Marguerite Adviser hires CFO, MD for energy

The advisory company running the day-to-day activities of the EU-focused €1.5bn Marguerite infrastructure fund has hired David Harrison, formerly of Macquarie, to serve as chief financial officer and William Pierson, a former partner at Santander Infrastructure Capital, to be the firm’s managing director for energy investments.

Marguerite Adviser, the advisory arm responsible for appraising and originating investments for the €1.5 billion Marguerite infrastructure fund, has hired a new chief financial officer and a managing director for energy investments.

The two key senior hires will join Nicolas Merigo, chief executive of Marguerite Adviser and former head of Santander Infrastructure Capital. Marguerite will focus on infrastructure investments across the European Union’s 27 member states.

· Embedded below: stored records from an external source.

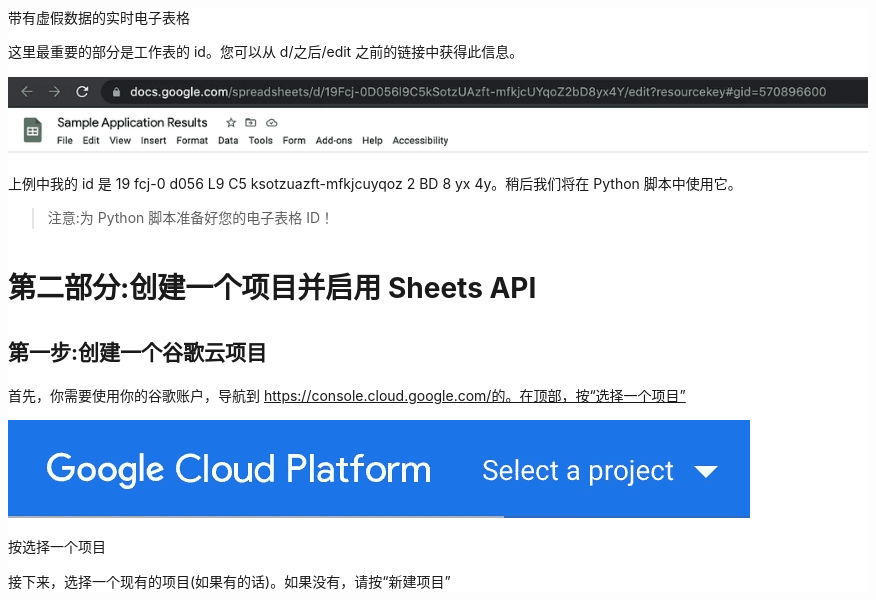 带有虚假数据的实时电子表格

这里最重要的部分是工作表的 id。您可以从 d/之后/edit 之前的链接中获得此信息。

![](img/3f0bda965bec1aebbadad7850be95e1b.png)

上例中我的 id 是 19 fcj-0 d056 L9 C5 ksotzuazft-mfkjcuyqoz 2 BD 8 yx 4y。稍后我们将在 Python 脚本中使用它。

> 注意:为 Python 脚本准备好您的电子表格 ID！

# 第二部分:创建一个项目并启用 Sheets API

## 第一步:创建一个谷歌云项目

首先，你需要使用你的谷歌账户，导航到 https://console.cloud.google.com/的。在顶部，按“选择一个项目”

![](img/faf5508d3fc31c5e4d8c8516198282a5.png)

按选择一个项目

接下来，选择一个现有的项目(如果有的话)。如果没有，请按“新建项目”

David Harrison, a former Macquarie veteran, is the advisory arm’s new chief financial officer with close to 20 years of experience in financial services and buy-side investments.

At Macquarie, he served as executive director of Macquarie Capital Funds Europe, head of Macquarie Infrastructure Group Europe responsible for the European portfolio, and chief executive of Macquarie Infrastructure Development Fund. He worked on Macquarie’s development of the M6 toll road in the UK and the privatisation of APRR, which Macquarie owns together with French developer Eiffage.

William Pierson, the new managing director for energy investments, was most recently a partner at Santander Infrastructure Capital, where he worked with Merigo. Pierson has over 20 years of international project finance and M&A experience in oil, gas, power, renewables and infrastructure as principal, advisor and in debt raising. Prior to joining Santander, he was head of project finance at Royal Dutch Shell Group and before that he was a director at Credit Suisse.

In addition to the senior executives, two junior members have been hired, bringing Marguerite Adviser’s team to five people. The advisory arm is looking to hire a managing director for transportation to complete the firm’s senior executives.

In total, Marguerite Adviser is looking to build a 15-strong team with experience in greenfield infrastructure. Half of the team is expected to be in place by the summer, which will allow the advisory arm to start looking at new investments. The full team should be in place by the end of the year.

As previously reported on, the Marguerite fund announced its first close in March this year with over €700 million in commitments. The fund launched late last year with €600 million in seed capital from the EIB, France’s Caisse des Dépôts, Italy’s Cassa Depositi e Prestiti, Germany’s KfW, Spain’s Instituto de Crédito Oficial and Poland’s PKO Bank Polski – all state-backed banks, each having contributed €100 million to the fund.

Malta’s Bank of Valletta, Portugal’s Caixa Geral de Depósitos and the European Commission (EC) then joined the six original sponsors of the fund, with the EC contributing €80 million. Marguerite will invest in infrastructure and energy projects across Europe. About 65 percent of its investments will be in greenfield projects.